The last challenge was importing the existing data from InfluxDB into Postgres. I used Outflux for this:
./outflux migrate home_assistant '°C' W A V '%' --input-user user --input-pass pass --output-conn "postgresql://user:pass/ha_history" --input-server http://influx:8086 --to '2020-10-06T19:05:00Z' --max-parallel 1
It directly migrates data, however not in the same format as the LTSS integration uses. But you can easily get it into the right shape with a few SQL commands:
INSERT INTO ltss (time, entity_id, state) SELECT time, 'sensor.' || entity_id, value FROM "°C";
INSERT INTO ltss (time, entity_id, state) SELECT time, 'sensor.' || entity_id, value FROM "W";
...
If you don’t want to import all series you can simply append a WHERE NOT (entity_id IN ('a', 'b', 'c'))
or similar. Lastly, drop the tables created by the import and that’s it.
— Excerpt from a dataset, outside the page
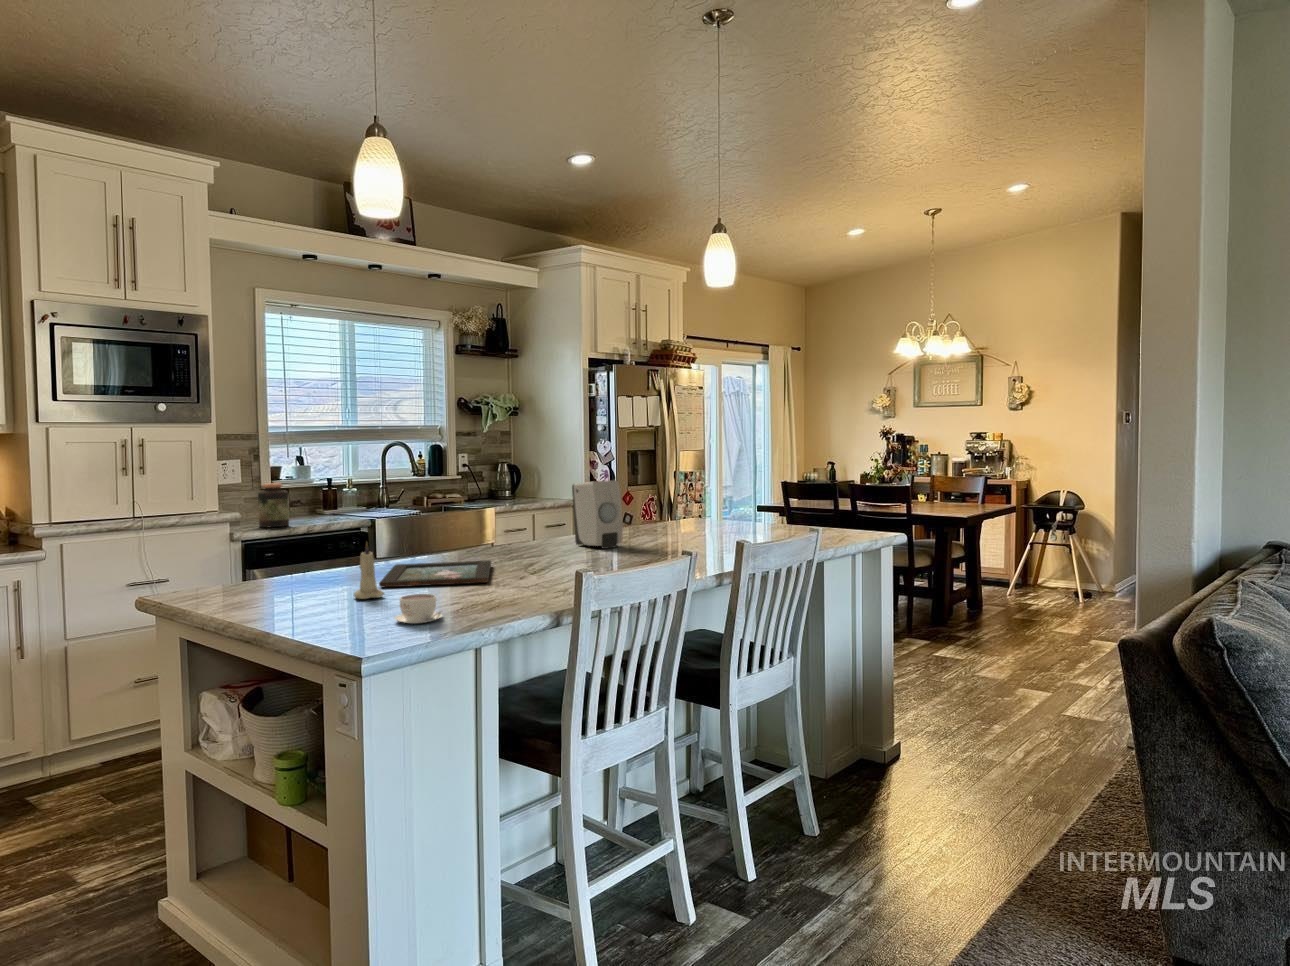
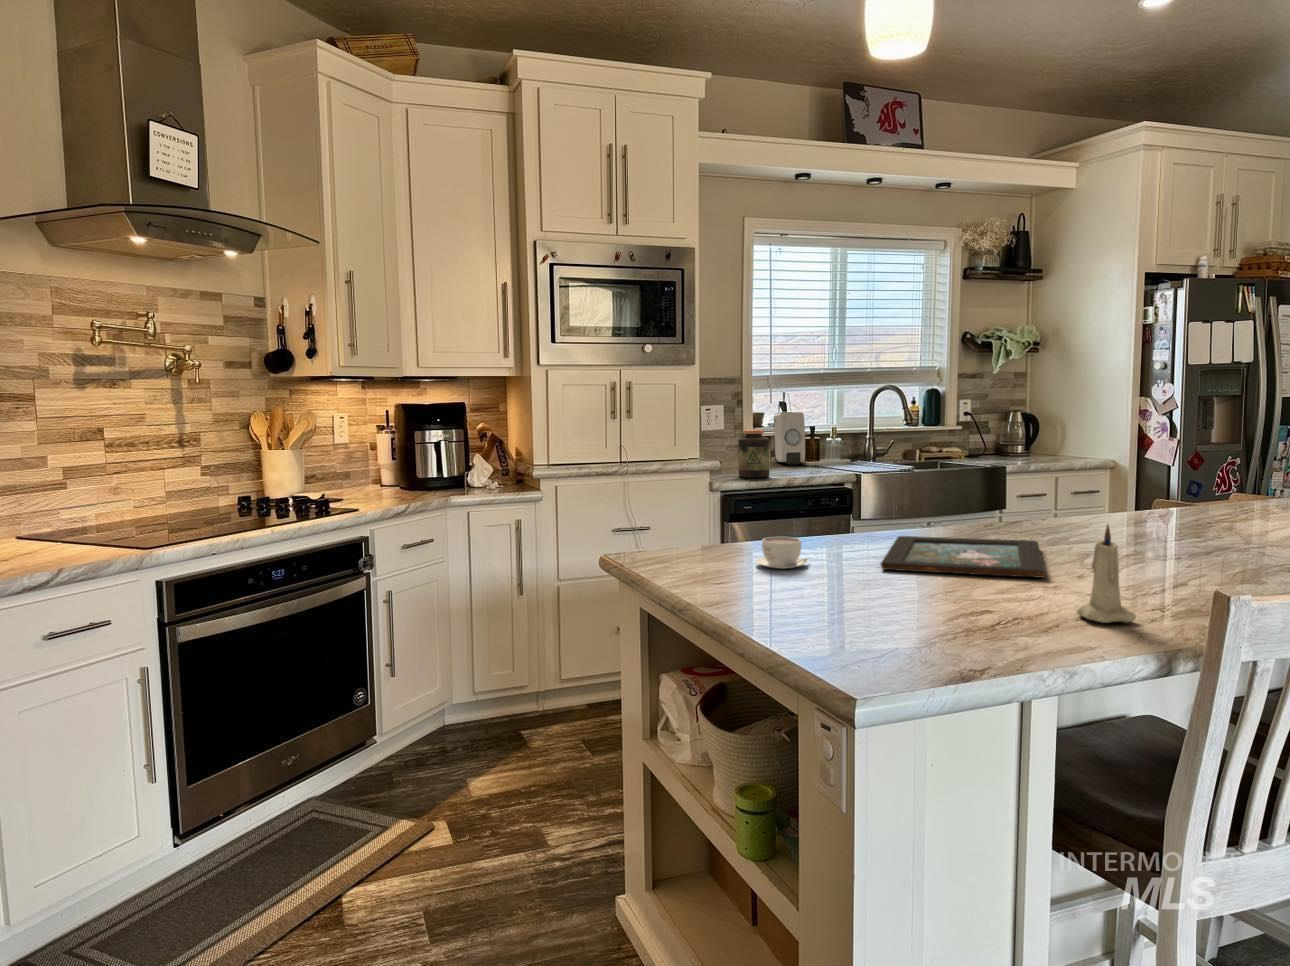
soap dispenser: present [572,480,623,549] -> present [774,412,805,464]
candle: present [354,543,384,599] -> present [1077,524,1135,623]
coffee cup: present [394,594,442,624] -> present [756,537,809,569]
In order to reduce the amount of data stored, I added a regular cronjob that downsamples older data (I have some sensors that create measurements every few seconds):
#!/bin/bash
if [[ "$(id -u)" -eq 0 ]]; then
exec sudo -H -u postgres $0 "$@"
fi
TABLE=ltss
INTERVAL=14d
DB=ha_history
rangeEnd=$(echo "SELECT NOW() - INTERVAL '$INTERVAL';" | psql -tA $DB)
echo "SELECT entity_id FROM (SELECT COUNT(*) AS c, entity_id FROM $TABLE WHERE time >= now() - INTERVAL '1d' GROUP BY entity_id) t WHERE c > 1440 ORDER BY c;" | psql -tA $DB | while read entity; do
echo "Downsampling $entity"
echo "DELETE FROM $TABLE WHERE entity_id = '$entity' AND time <= '$rangeEnd' AND NOT (state ~ '^[0-9]+(\\.[0-9]+)?$');" | psql $DB
rangeStart=$(echo "SELECT MIN(time) FROM $TABLE WHERE entity_id = '$entity' AND NOT downsampled" | psql -tA $DB)
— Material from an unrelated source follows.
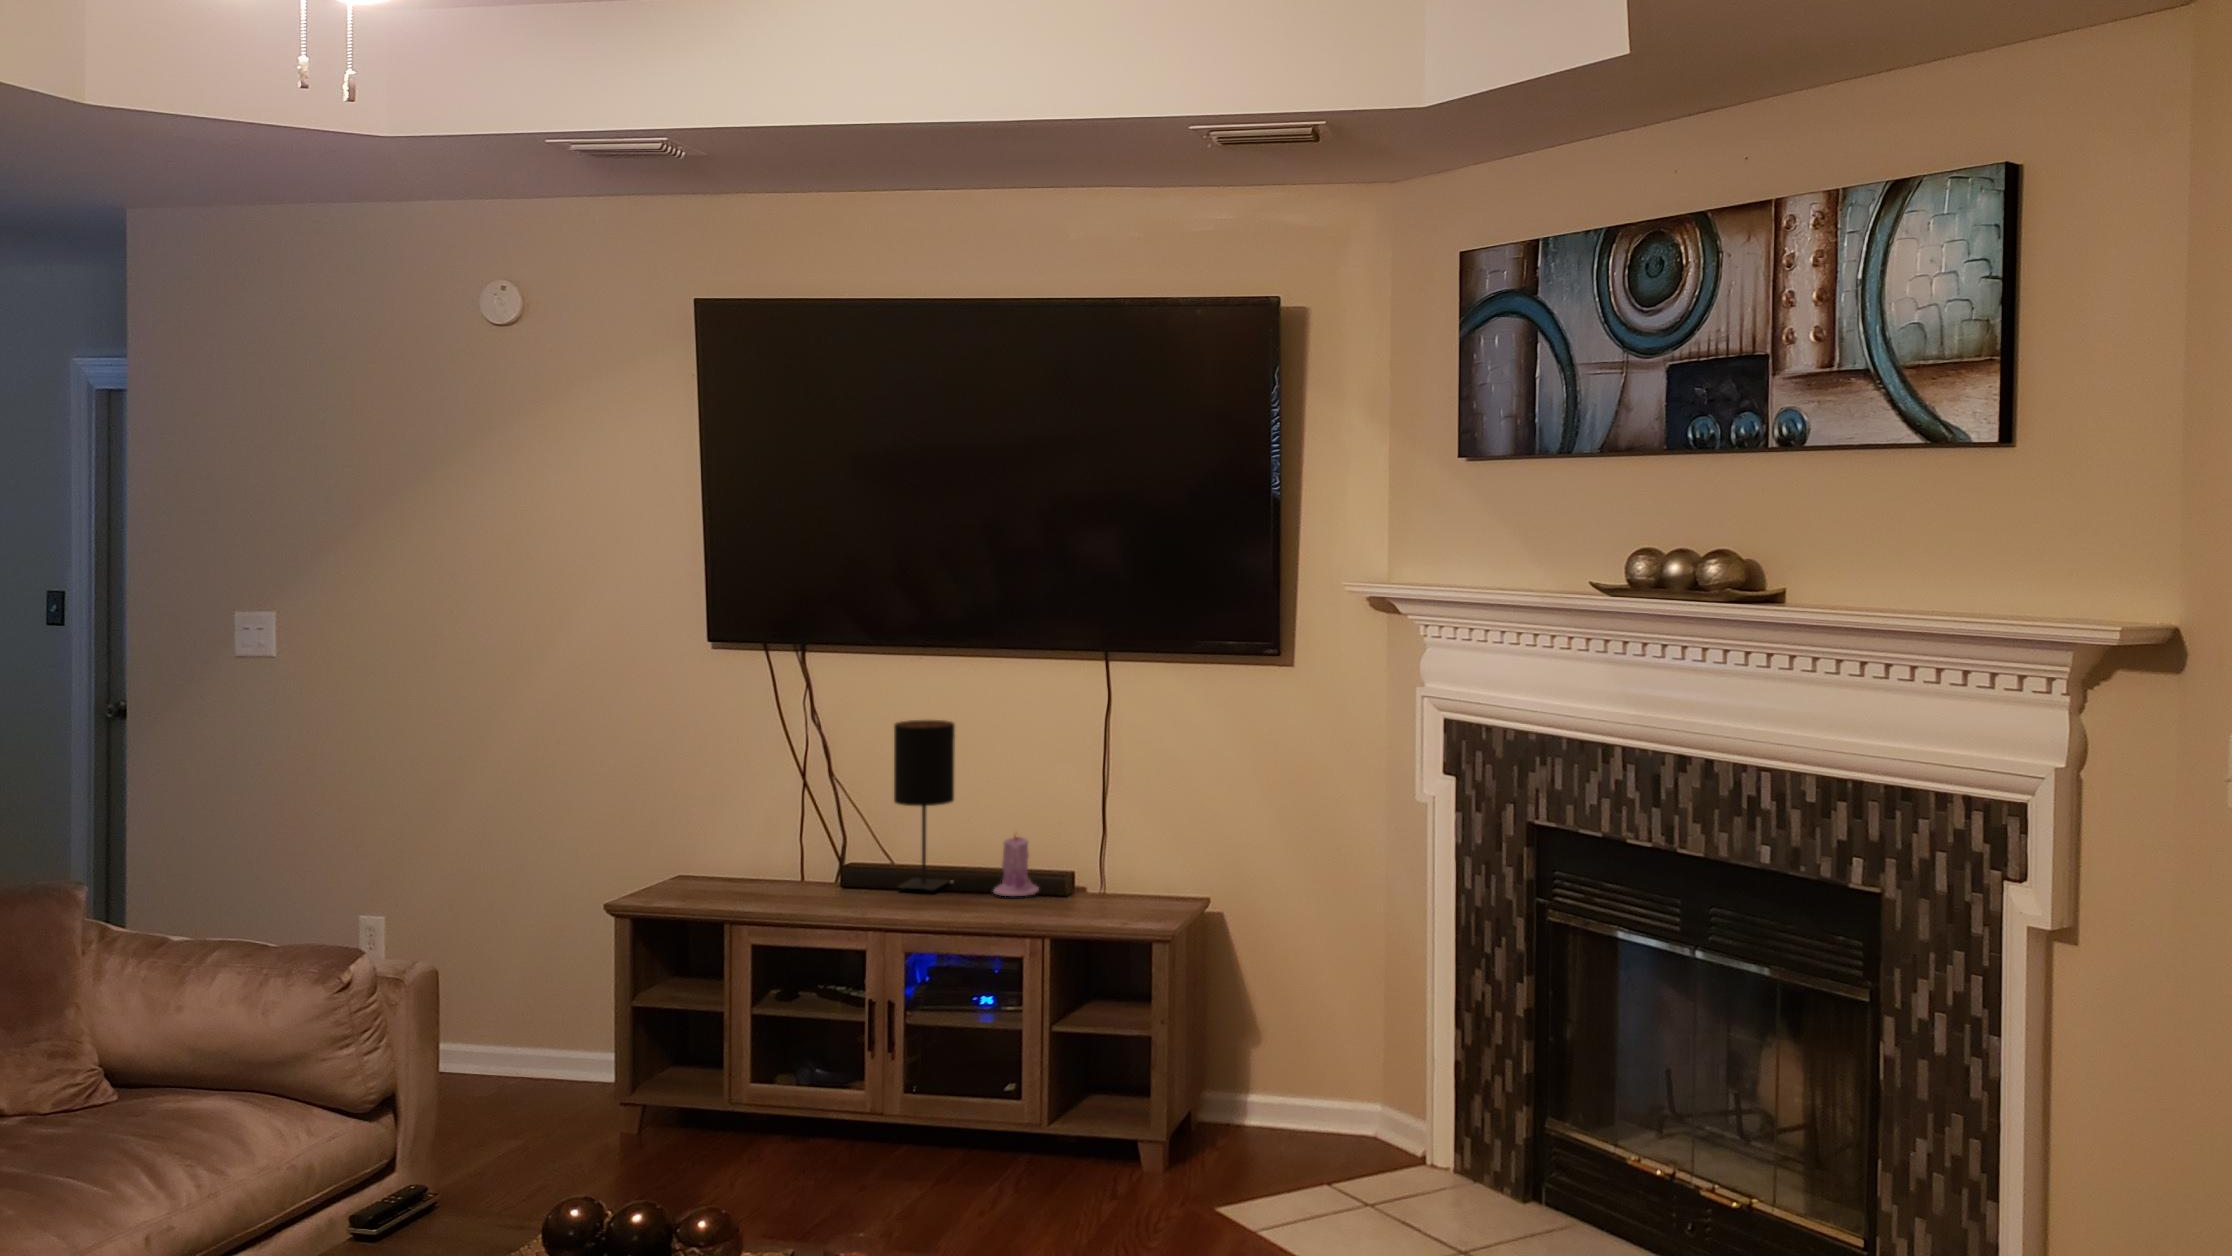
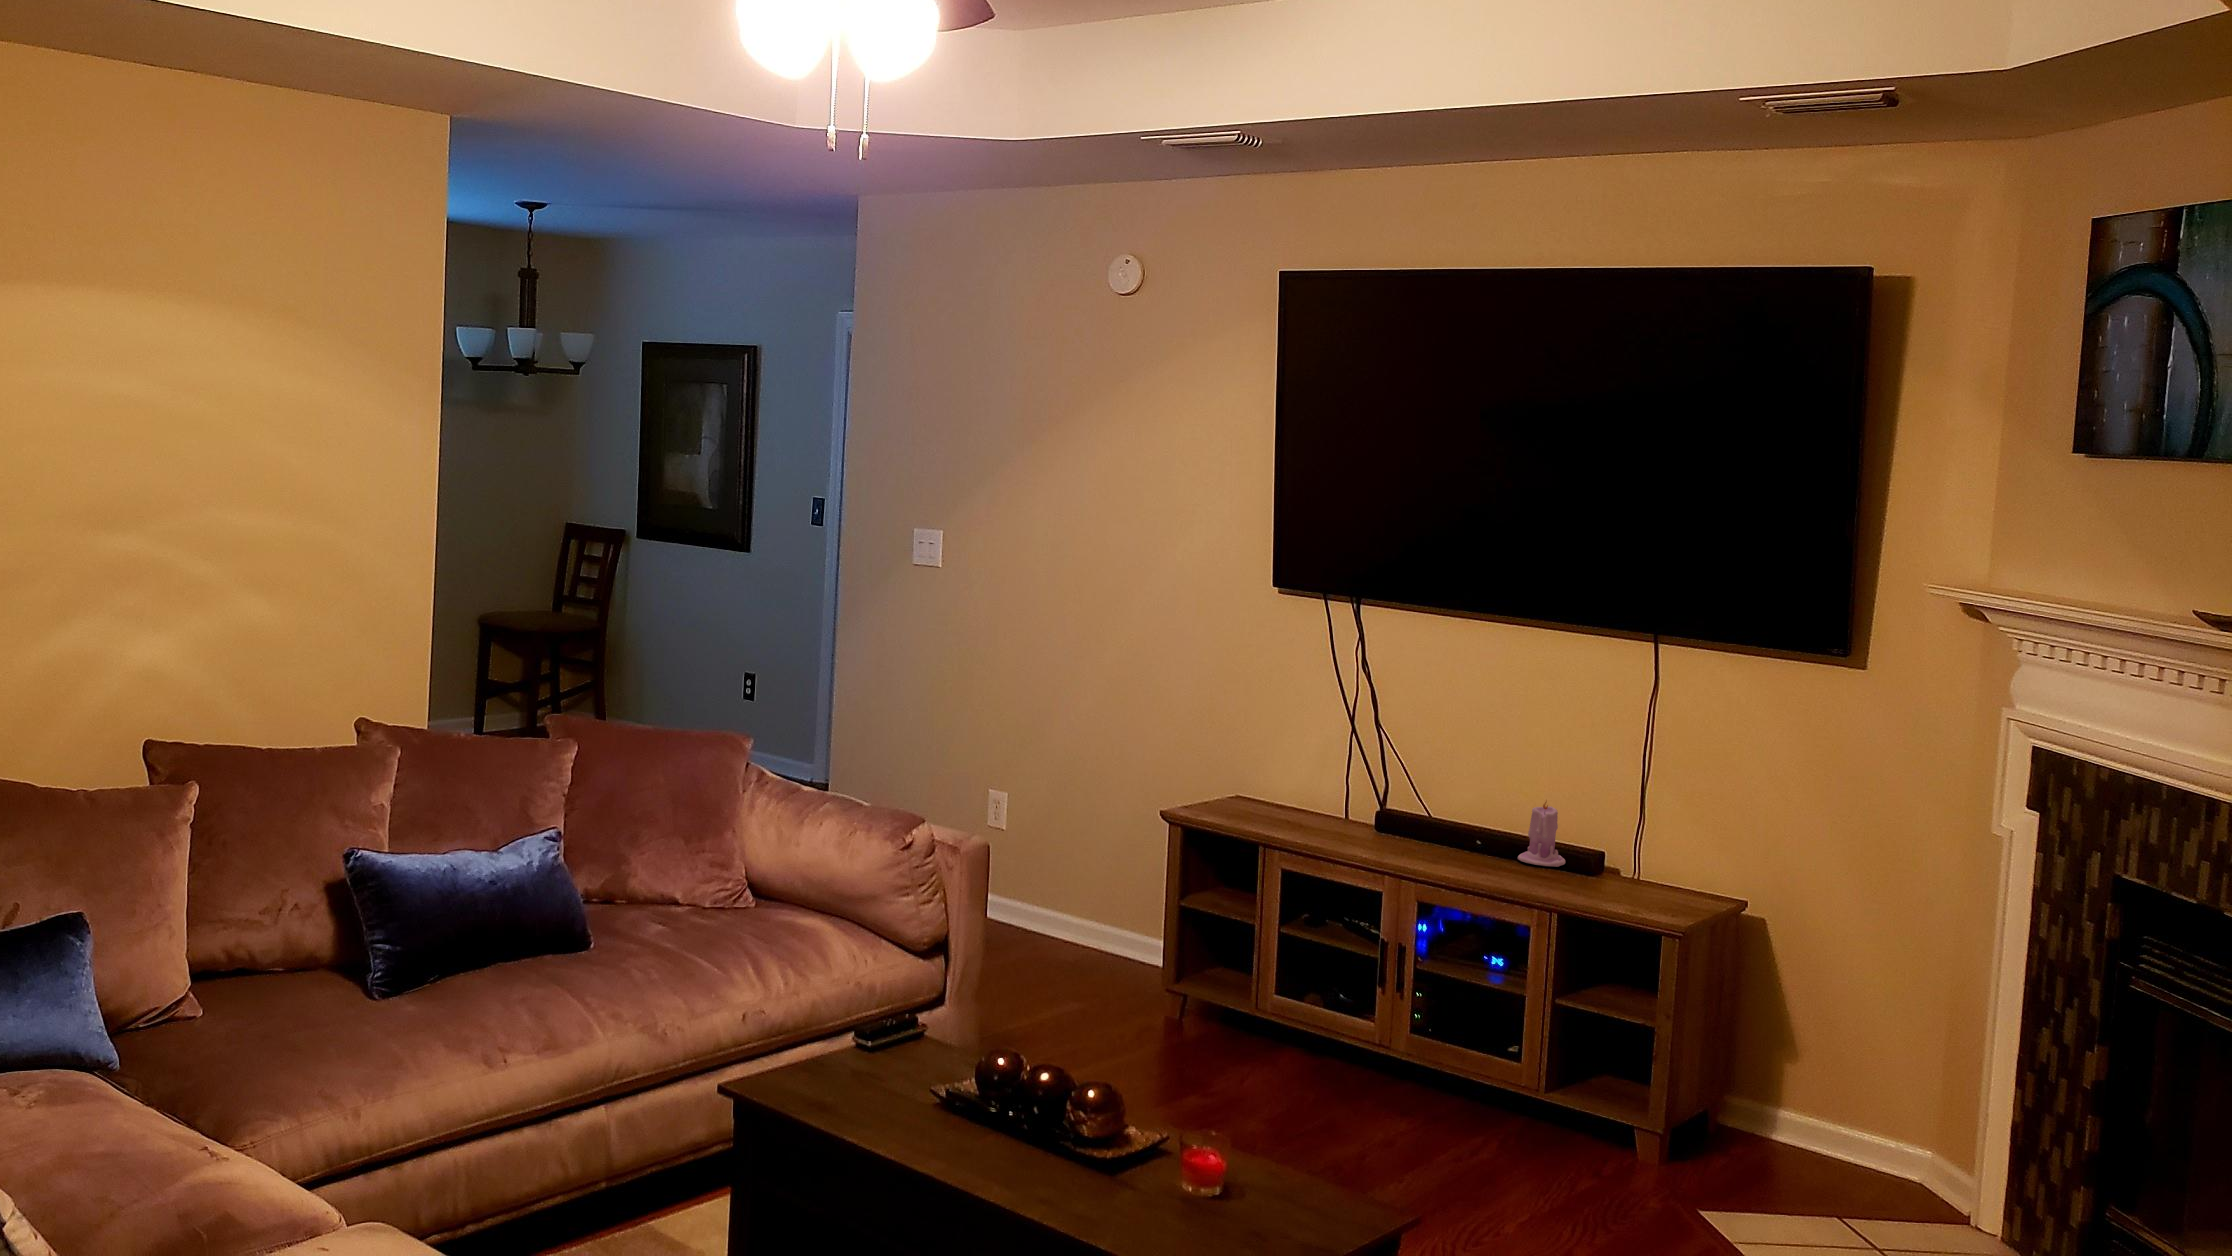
table lamp: present [894,720,955,891] -> none [1425,677,1493,848]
echo "INSERT INTO $TABLE (time, entity_id, state, downsampled)
SELECT time, entity_id, CASE WHEN avg IS NULL THEN last ELSE avg END, true FROM
(SELECT time_bucket_gapfill('1m', time) AS time, entity_id, AVG(state::float) AS avg, LOCF(LAST(state::float, time)) AS last FROM
$TABLE WHERE entity_id = '$entity' AND time BETWEEN '$rangeStart' AND '$rangeEnd' AND NOT downsampled GROUP BY time_bucket_gapfill('1m', time), entity_id) a;" | psql $DB
# echo "INSERT into $TABLE (time, entity_id, state, downsampled) SELECT time_bucket('1m', time), entity_id, AVG(state::float), true FROM $TABLE WHERE entity_id = '$entity' AND time < '$cutoff' AND NOT downsampled GROUP BY time_bucket('1m', time), entity_id;" | psql $DB
read
echo "DELETE FROM $TABLE WHERE entity_id = '$entity' AND time <= '$rangeEnd' AND NOT downsampled;" | psql $DB
done
It takes any rows older than 14 days (INTERVAL), aggregates them into one minute intervals and deletes the original values. It only does this for entities which have more than one value per minute over the last day.
Finally you can enable TimescaleDB compression which reduced the size quite considerably:
ALTER TABLE ltss SET (
timescaledb.compress,
timescaledb.compress_segmentby = 'entity_id',
timescaledb.compress_orderby = 'time DESC, id'
);
SELECT add_compress_chunks_policy('ltss', INTERVAL '28 days');
I hope this rather lenghty personal journey is useful to some of you.